#### TRY IT
Answer these questions from the executive officers chapter below.
(a) How many Directors shall the Council have as Executive Officers?
(b) From among whom shall the Representative Auditor be elected?
(c) Which position may the President hold concurrently?

#### EXERCISE PASSAGE
----

CHAPTER 3 : EXECUTIVE OFFICERS

ARTICLE 12 : CLASSIFICATION AND FIXED NUMBER
The Council shall have the following as its Executive Officers;
(1)
Fifty to eighty (50 to 80) Directors; and
(2)
Up to three Auditors.
2
A Chairperson, number of Vice Chairpersons and a Senior Managing Director shall be elected from among the Directors.
3
Notwithstanding the provision of the preceding paragraph, the Council may, when it deems necessary, designate an Executive Vice Chairperson, a President and a Managing Director.
4
A Representative Auditor shall be elected from among the Auditors.
ARTICLE 13 : ELECTION AND RELATED MATTERS
Directors and Auditors shall be elected from among the Members at the General Meeting in accordance with the provisions stipulated separately.
2
The Directors elected shall in turn elect Chairperson, Vice Chairpersons and Senior Managing Director as well as Executive Vice Chairperson, President and Managing Director from among themselves.
3
The Auditors elected shall in turn elect Representative Auditor from among themselves.
4
No Director may serve concurrently as Auditor, and vice versa.
5
President may serve concurrently as Senior Managing Director.
6
In addition to the provisions specified in the preceding paragraphs, matters concerning election of Executive Officers, including Directors and Auditors, shall be stipulated separately, subsequent to the decision of the Board of Directors.
ARTICLE 14 : DUTIES OF EXECUTIVE OFFICERS
The Chairperson shall represent the Council, and preside over the general operation of the Council.
2
The Executive Vice Chairperson and Vice Chairpersons shall assist the Chairperson, be in charge of the general operation of the Council, and if the Chairperson should encounter an accident or if the Council should have no Chairperson, take over the Chairperson's duties.
3
The President shall assist the Chairperson, be in charge of the general operation of the Council.
4
The Senior Managing Director shall assist the Chairperson and President and be in charge of the regular operation of the Council.

----

#### AVAILABLE DATA
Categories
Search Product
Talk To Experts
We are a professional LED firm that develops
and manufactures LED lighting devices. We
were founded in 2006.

----

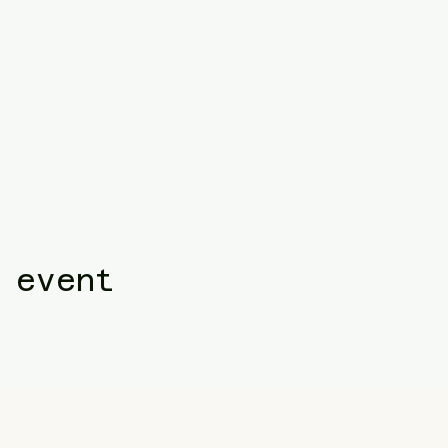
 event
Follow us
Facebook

----

#### FINAL ANSWER
(a) Fifty to eighty (50 to 80) Directors.
(b) From among the Auditors.
(c) Senior Managing Director.